Excerpt
┌──
I had originally started this post as an ‘boy it is a small trails world’ post, about how closely connected most people are around the country to AMC. As staff have left the caretaker program, they have found themselves in the West, Midwest, South, Alaska, Antarctica, and even Germany (Guten Tag Tobias Carter!). As they move throughout the country, and across the globe, they build out the network. And so the small world continues to grow.
But, however, my plans for this post have changed, once I received the above photo. All I could think was ‘caretakers rule.’
This photo is of two caretaker alums Sarah Hayes (Nauman 2009) and Kate Orlofsky (Guyot fall 2013 and Speck! Pond 2014). Both of them spent the winter together working in Denali National Park working with the Park Service kennels, driving dog teams on patrols through the Park.
Sarah, after leaving AMC, has worked off and on for the Park since 2010, but has since landed a full time position with the Park and calls Alaska home. Kate is not new to the lifestyle of dogsledding, having spent two winters working for the Mahoosuc Guide Service in Newry, ME, with Yukon Huskies that are very similar to the Denali dogs. Kate feels an ultimate pull towards scientific field research, so I expect her to be falling into a PhD program at some point.
└──
Dataset
┌──
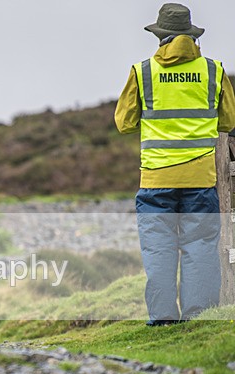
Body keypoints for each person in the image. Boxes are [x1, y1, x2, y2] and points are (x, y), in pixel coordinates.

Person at [115, 3, 235, 325]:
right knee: (199, 247)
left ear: (160, 37)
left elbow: (124, 123)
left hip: (156, 180)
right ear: (191, 36)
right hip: (200, 178)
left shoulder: (142, 72)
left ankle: (163, 319)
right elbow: (228, 121)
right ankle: (198, 318)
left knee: (159, 249)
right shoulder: (214, 70)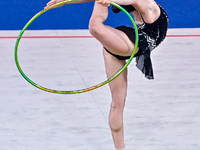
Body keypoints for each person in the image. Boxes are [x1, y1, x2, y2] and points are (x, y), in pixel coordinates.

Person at [46, 0, 168, 149]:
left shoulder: (145, 3)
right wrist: (64, 1)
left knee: (95, 26)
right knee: (117, 104)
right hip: (122, 43)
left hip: (133, 42)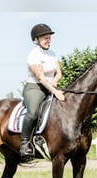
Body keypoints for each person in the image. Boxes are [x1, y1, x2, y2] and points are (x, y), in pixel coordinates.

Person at [20, 23, 65, 161]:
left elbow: (59, 73)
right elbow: (40, 77)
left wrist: (55, 81)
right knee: (33, 113)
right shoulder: (34, 55)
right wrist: (55, 91)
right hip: (35, 87)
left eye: (49, 37)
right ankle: (25, 144)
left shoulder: (52, 53)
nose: (48, 40)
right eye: (45, 37)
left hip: (50, 86)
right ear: (36, 39)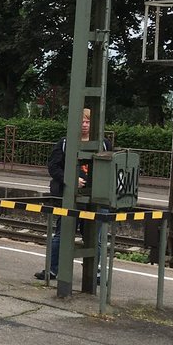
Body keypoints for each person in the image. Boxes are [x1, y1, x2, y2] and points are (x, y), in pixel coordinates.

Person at [36, 108, 103, 280]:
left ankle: (95, 272)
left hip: (94, 199)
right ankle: (53, 269)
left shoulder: (103, 144)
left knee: (96, 238)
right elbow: (53, 167)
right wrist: (70, 179)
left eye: (88, 122)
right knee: (62, 234)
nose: (85, 125)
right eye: (82, 121)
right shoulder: (65, 143)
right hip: (69, 197)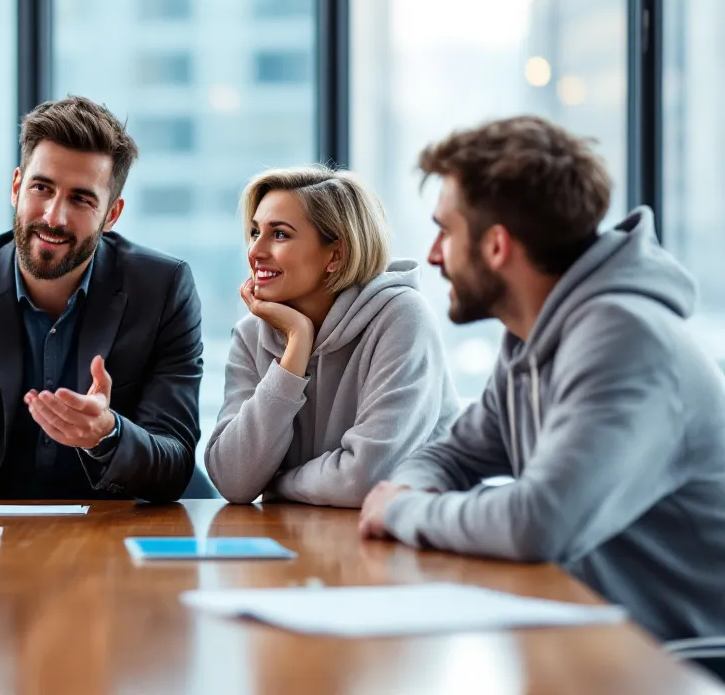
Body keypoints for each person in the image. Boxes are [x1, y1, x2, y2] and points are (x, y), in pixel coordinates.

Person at [359, 115, 725, 645]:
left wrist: (401, 509)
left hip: (676, 660)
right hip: (588, 636)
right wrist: (406, 491)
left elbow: (537, 522)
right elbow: (452, 456)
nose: (434, 254)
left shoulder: (626, 339)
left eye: (446, 231)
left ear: (497, 246)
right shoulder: (529, 338)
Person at [0, 96, 204, 524]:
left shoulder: (163, 289)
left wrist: (108, 435)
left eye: (81, 199)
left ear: (111, 214)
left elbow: (175, 461)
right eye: (42, 188)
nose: (54, 217)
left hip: (113, 532)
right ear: (16, 187)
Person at [205, 166, 458, 506]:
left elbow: (364, 478)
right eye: (255, 232)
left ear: (335, 255)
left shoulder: (403, 318)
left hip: (411, 530)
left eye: (279, 234)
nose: (255, 251)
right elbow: (232, 481)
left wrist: (280, 484)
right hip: (299, 531)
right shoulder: (252, 333)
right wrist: (296, 346)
└──
Exercises
#1 Write out the portion of the post about former AMC caretakers from "But, however, my" up to and including "through the Park.".
#2 Translate this sentence from the post about former AMC caretakers into Spanish: "As they move throughout the country, and across the globe, they build out the network."

Answers to the problems
#1
But, however, my plans for this post have changed, once I received the above photo. All I could think was ‘caretakers rule.’
This photo is of two caretaker alums Sarah Hayes (Nauman 2009) and Kate Orlofsky (Guyot fall 2013 and Speck! Pond 2014). Both of them spent the winter together working in Denali National Park working with the Park Service kennels, driving dog teams on patrols through the Park.

#2 A medida que se desplazan por todo el país y por todo el mundo, amplían la red.